“With this book Irvine makes a vital contribution to the emerging field of global music history. He demonstrates the necessity of looking beyond Europe to discover how the West reflexively re-created its own sonic identity through engagement with China. From the desks of scholars to the throne room of the Qianlong emperor, and from the noisy streets of Canton to the decks of trading ships, Listening to China takes the reader on a journey that reveals how sounds from East Asia shaped a new wave of Western musical thought.”
— David R. M. Irving, ICREA Research Professor at the Institució Milà i Fontanals–CSIC, Barcelona
“Irvine has given us a brilliant study of Western sonic encounters with China around 1800. While musicologists have been interested in the history of Sino-European musical interaction for some time, Listening to China is original in the breadth of the archive Irvine has assembled and in the canny combination of postcolonial, global historical, and sound studies approaches he brings to bear on it.
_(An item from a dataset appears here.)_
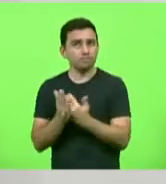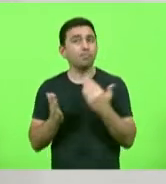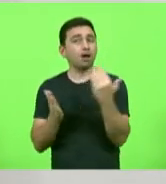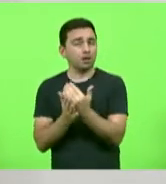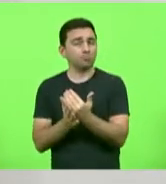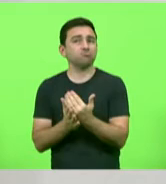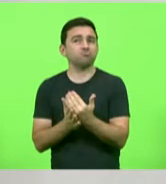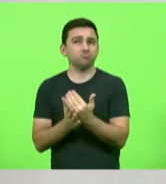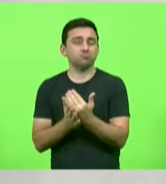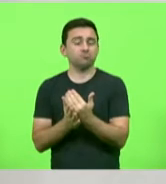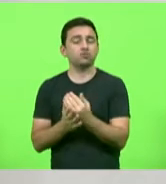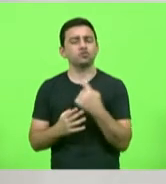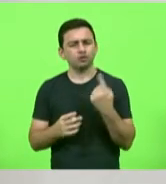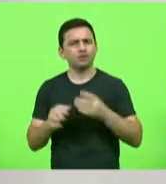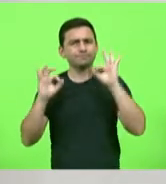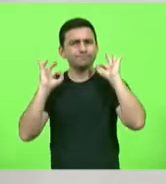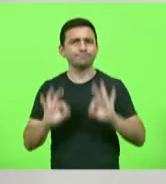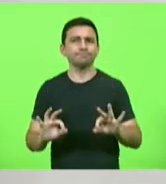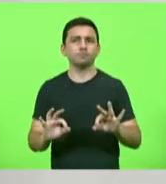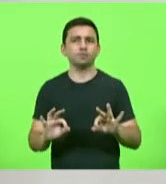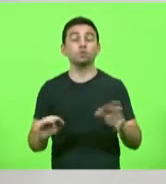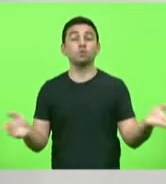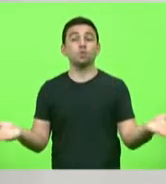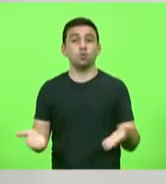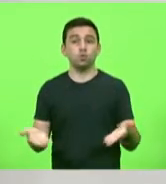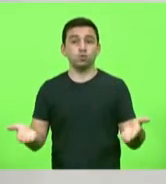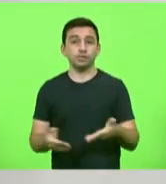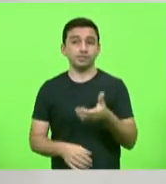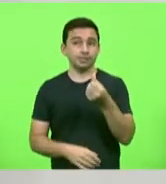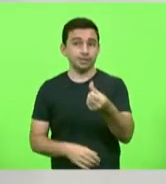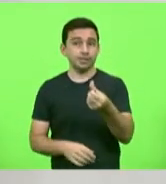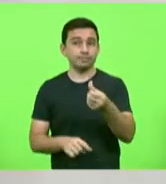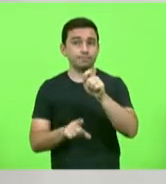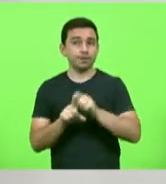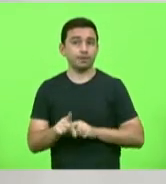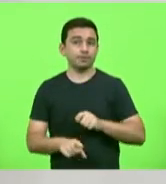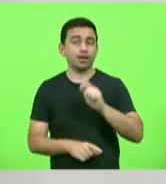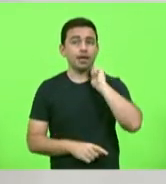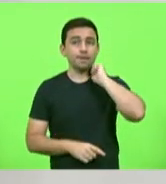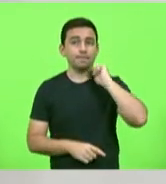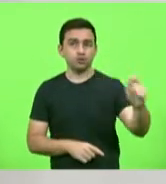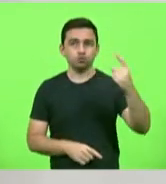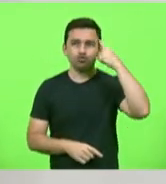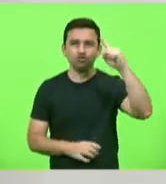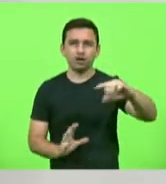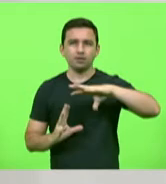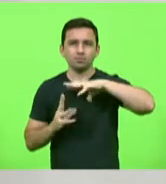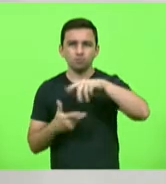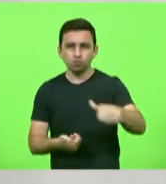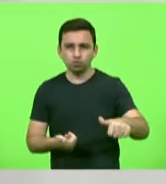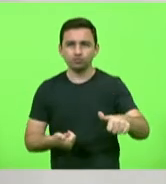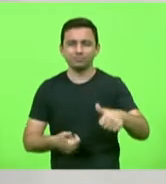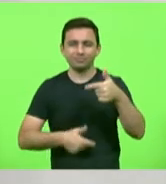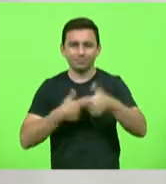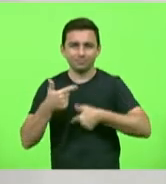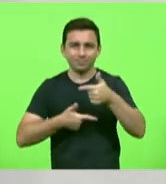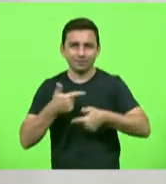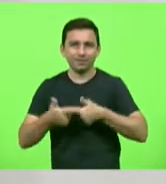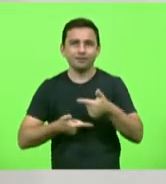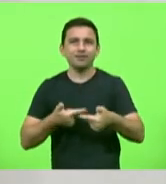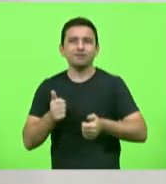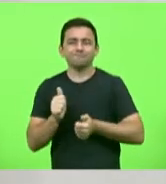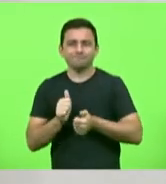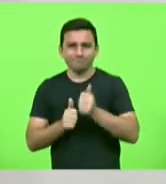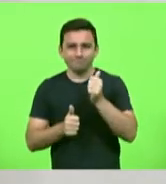plena convicção de que hoje, 6 de abril, no Dia Mundial da Atividade Física, uma data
Writing in the tradition of Jürgen Osterhammel, Irvine is always attuned to the macrohistorical implications of the pasts he documents, yet he also brings a music historian’s ear to the nuances of sound and sense-making that he finds there. Irvine has a knack for historical narrative that makes this book a real pleasure to read, ponder, and teach.”
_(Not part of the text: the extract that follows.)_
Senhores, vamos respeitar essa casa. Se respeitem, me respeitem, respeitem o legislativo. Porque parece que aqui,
— Olivia Bloechl, University of Pittsburgh
“The sonic turn in monographs like Irvine’s helps us begin to recover some of the sound world we have lost.”
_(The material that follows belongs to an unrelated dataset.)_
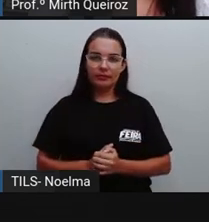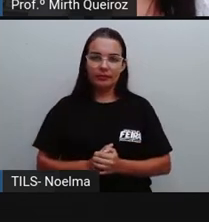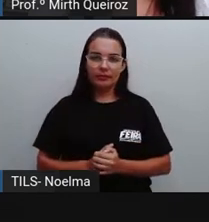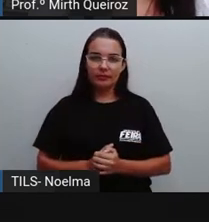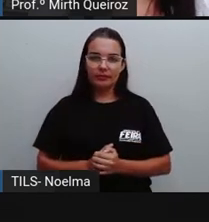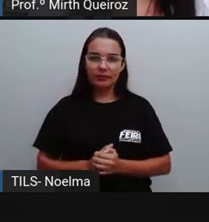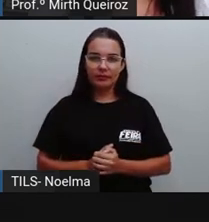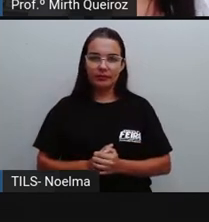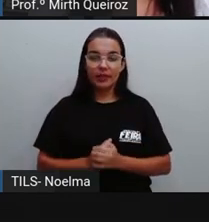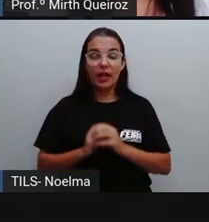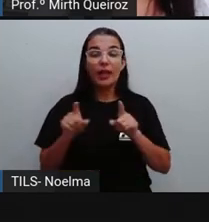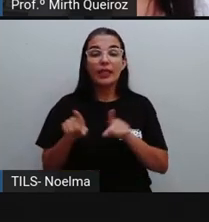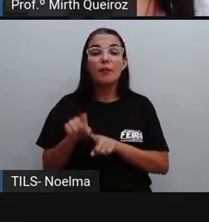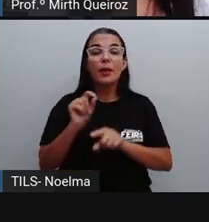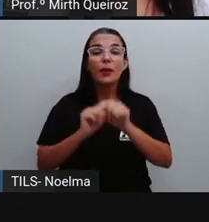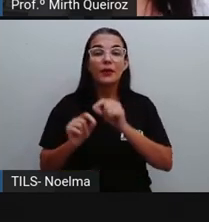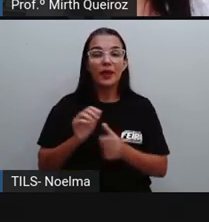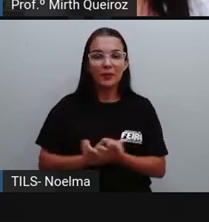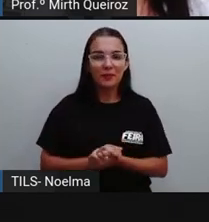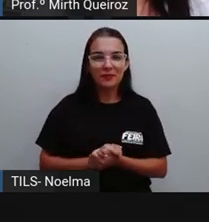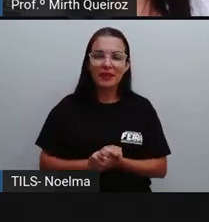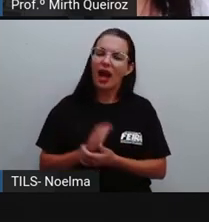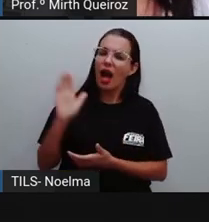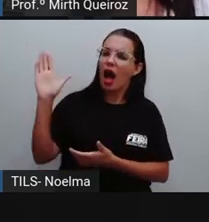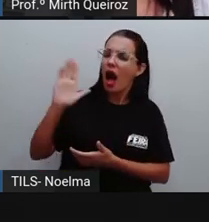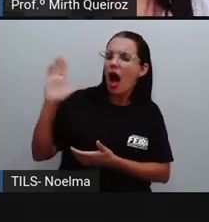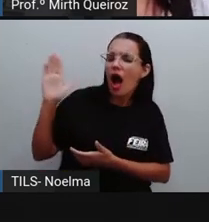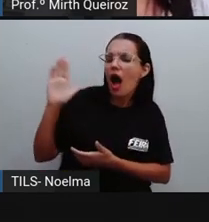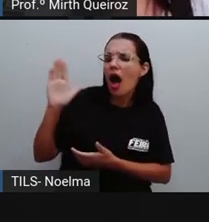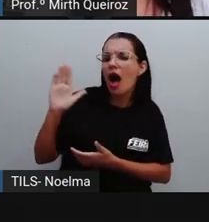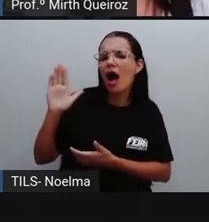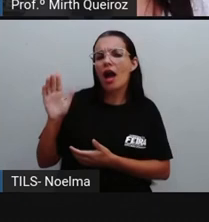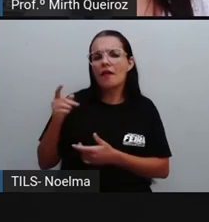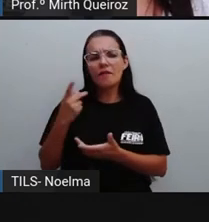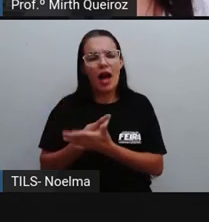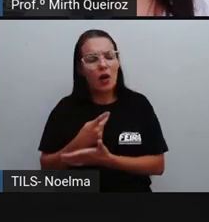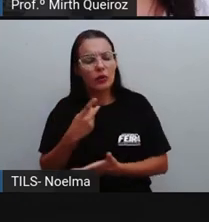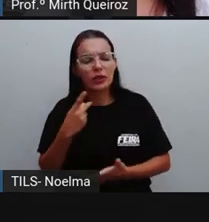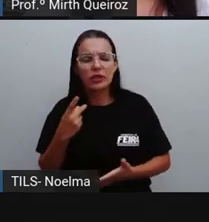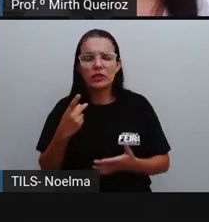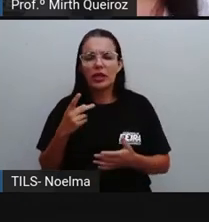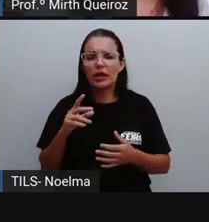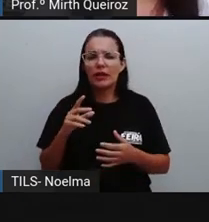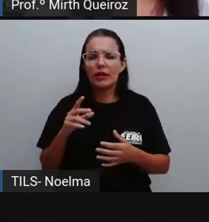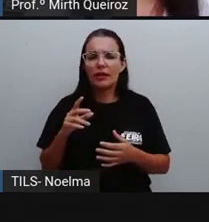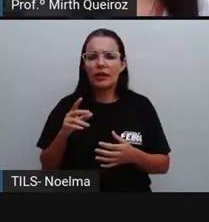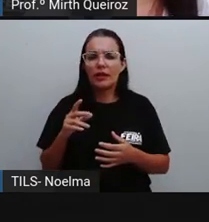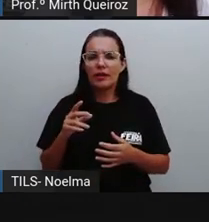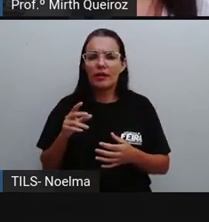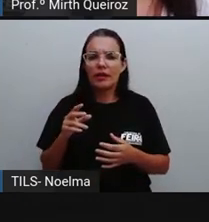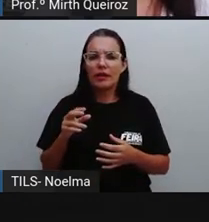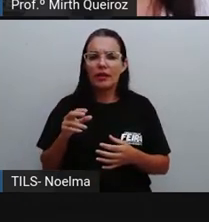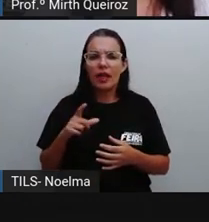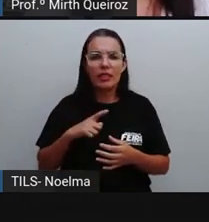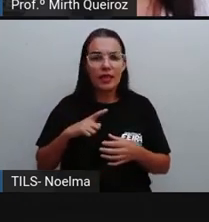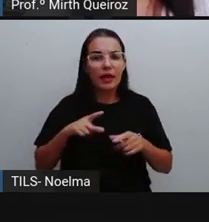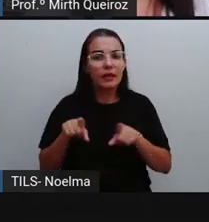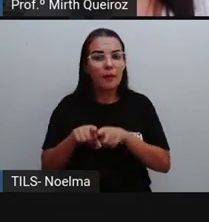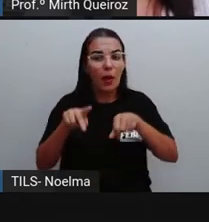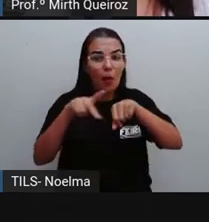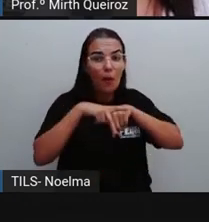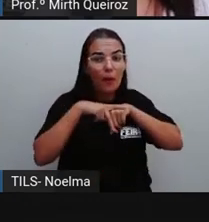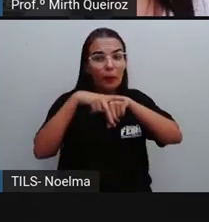e posteriormente a gente vai ter uma despedida que vai acontecer de forma formal e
— New York Review of Books
"Critically appreciating many other theoretical borrowings from postcolonialism to new musicology, Irvine's ultimate aim is to contribute to the decolonization of musicology and its universalistic master narratives... Irvine's impressive book is a contribution to globalization as well as to the decolonization of musicology. Both are highly topical and will certainly generate further discussion."
— Historische Zeitschrift (translated from German)
"Listening to China deserves merit for recording the stages of the process during which, as [Jürgen] Osterhammel aptly put it, Europe no longer compared itself to Asia but considered itself incomparable, a process that manifested itself in the musical area and also in the early stages of Sino-Western relations."
— Zeitschrift der Deutschen Gesellschaft für die Erforschung des achtzehnten Jahrhunderts (translated from German)
"Listening to China has extended the scope and geography of Western music and also added to the very limited literature on Sino-Western musical encounters, and it is a fine example of global music history."